Thursday, October 25, 2012

West 11th Street Cemetery, Manhattan

This ancient Jewish cemetery occupies a seemingly disoriented triangular lot on a block of West 11th Street near the corner of 6th Avenue. In fact, this cemetery used to be a rectangle, and it is the now-triangular shape and the history behind it that makes this pleasant pocket-cemetery such a special place.

With graves dating back tothe 1790s, this cemetery predates the implementation of the vast network of carefully gridded streets that is the primary characteristic of Manhattan’s urban pattern. Originally aligned orthogonally to its surrounding neighborhood, it was severed diagonally through its center with the construction of 11th Street in the early 1830s, which also resulted in the re-alignment of all surrounding properties to adhere to the new street pattern. Graves that had existed where the new street was cleared through were relocated to the newer Jewish Cemetery on West 21st Street. The remaining portion of the cemetery was deemed sacred ground due its use as a cemetery, and was allowed to remain intact in its now-crooked and severed state.

Like Broadway, with its serpentine path that follows an ancient Native American trail, the cemetery represents a rare moment in the unrelenting gridiron plan of Manhattan in which something from the past is allowed to poke through this highly ordered urban surface. In its triangular form, the cemetery is aligned with both the vanished pattern of historic winding streets in nascent Manhattan and the gridded pattern of the modern city, serving as a uniquely physical connector between these two moments in time.

Interestingly, this house with an angled facade sits just down the block at 18 West 11th Street. Originally built in the 1840s and reconstructed in the 1970s after an explosion, the house's reconstructed facade may very well be a nod to the crooked cemetery at the other end of the street.

Friday, October 19, 2012

Granary Burying Ground, Boston

The Granary Burying Ground in Boston is another example of a great outdoor room. Despite its large dimensions, it retains a character of intimacy due in large part to the strong sense of enclosure formed by tall adjacent buildings and a dense canopy of centuries-old trees. With tall intersecting building masses encircling the space and only one opening out into the street, there is a strong separation from the rest of the city. The space provides visitors with a sense of refuge that is almost comparable to the feeling of being inside a deep river-carved gorge lined with trees and surrounded by rocky cliff faces.

There are several layers of visual and cultural interest within the space. A varied backdrop composed of alternating brick surfaces and multi-pane windows provides architectural interest and adds scale to the space, while colonial-era tombstones with intricate carvings add interest and a sense of historic identity at the level of the pedestrian. (Graves include Samuel Adams, John Hancock, and Paul Revere). Trees provide a pleasant and shady canopy for the space while also contributing an added layer of visual interest that changes with the seasons.

Part of the burial ground's interesting character also comes from its amorphous shape.
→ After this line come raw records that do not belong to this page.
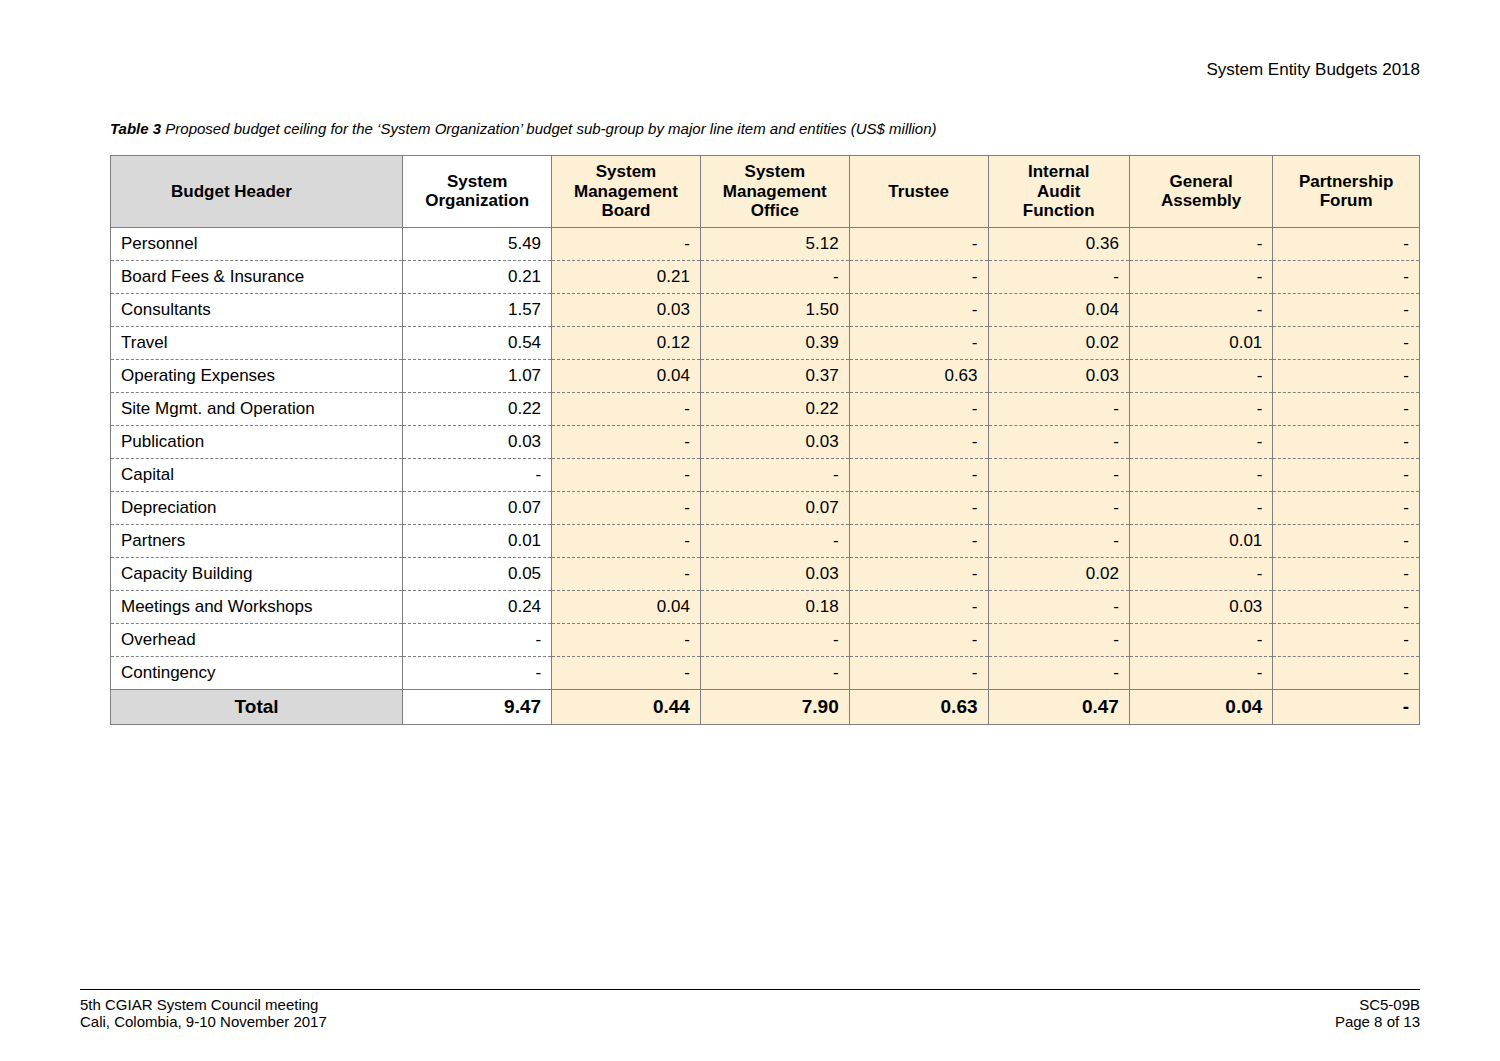System Entity Budgets 2018
Table 3 Proposed budget ceiling for the ‘System Organization’ budget sub-group by major line item and entities (US$ million)
| Budget Header | System Organization | System Management Board | System Management Office | Trustee | Internal Audit Function | General Assembly | Partnership Forum |
| --- | --- | --- | --- | --- | --- | --- | --- |
| Personnel | 5.49 | - | 5.12 | - | 0.36 | - | - |
| Board Fees & Insurance | 0.21 | 0.21 | - | - | - | - | - |
| Consultants | 1.57 | 0.03 | 1.50 | - | 0.04 | - | - |
| Travel | 0.54 | 0.12 | 0.39 | - | 0.02 | 0.01 | - |
| Operating Expenses | 1.07 | 0.04 | 0.37 | 0.63 | 0.03 | - | - |
| Site Mgmt. and Operation | 0.22 | - | 0.22 | - | - | - | - |
| Publication | 0.03 | - | 0.03 | - | - | - | - |
| Capital | - | - | - | - | - | - | - |
| Depreciation | 0.07 | - | 0.07 | - | - | - | - |
| Partners | 0.01 | - | - | - | - | 0.01 | - |
| Capacity Building | 0.05 | - | 0.03 | - | 0.02 | - | - |
| Meetings and Workshops | 0.24 | 0.04 | 0.18 | - | - | 0.03 | - |
| Overhead | - | - | - | - | - | - | - |
| Contingency | - | - | - | - | - | - | - |
| Total | 9.47 | 0.44 | 7.90 | 0.63 | 0.47 | 0.04 | - |
5th CGIAR System Council meeting SC5-09B
Cali, Colombia, 9-10 November 2017 Page 8 of 13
Although such amorphousness is often disorienting in older city street patterns where it interferes with navigation and a pedestrian's sense of direction - an experience anyone navigating this section of Boston has surely encountered - here the burial ground is only open to the street on one side and so its charming amorphous shape does not interfere with the strong sense of orientation that this single opening creates. Instead the unusual shape serves as a source of visual interest that gives character and unique identity space precisely because of its peculiarity.

Surrounded by a dense cluster of tall buildings, the undeveloped land of the cemetery stands out as a unique landmark and attests to the unique role that cemeteries can play in older cities to preserve unique and surprising moments of open space even in the densest parts of the city -- a phenomonen which can be similarly observed in New York's West 11th Street Jewish cemetery or St. Paul's Churchyard in New York's district, both of which will be discussed in future posts.

Monday, October 1, 2012

Seagram Building Plaza, New York

The plaza in front of the Seagram Building has all of the formality and grandeur of a Renaissance piazza. By setting his massive bronze-tinted tower back from Park Avenue to create a corporate plaza -- an avant-garde idea when it was completed in 1958 -- architect Mies van der Rohe created an opportunity for a grand square bookmarked on either end by monumental structures. His own monolithic tower anchors one side, while the grand Charles McKim-designed Renaissance revival Racquet and Tennis Club building serves as a similarly monumental focal point on the other side.

However, the ultimate success of this space comes from the architectural and kinetic dynamism that adds vibrancy to this balanced formal composition of urban space. The Seagram Building's glassiness and dark color are complemented by the opaque pale masonry of the Racquet and Tennis Club. Both buildings have facades that are carefully organized into static, orderly geometric patterns; yet the classical quoins and rustication of the Racquet and Tennis Club are offset by the minimalist steal facade of the Seagram Building. Moreover, with busy Park Avenue cutting across one side of the plaza, there is a strong sense of movement through the space in both a physical sense and a visual sense, taking into consideration the linear views that this bisecting avenue opens up. In one direction there is a monumental view towards the iconic New York Central Building in front of the Met Life Tower, and in the other direction is another iconic view down an endless canyon of Midtown high-rises.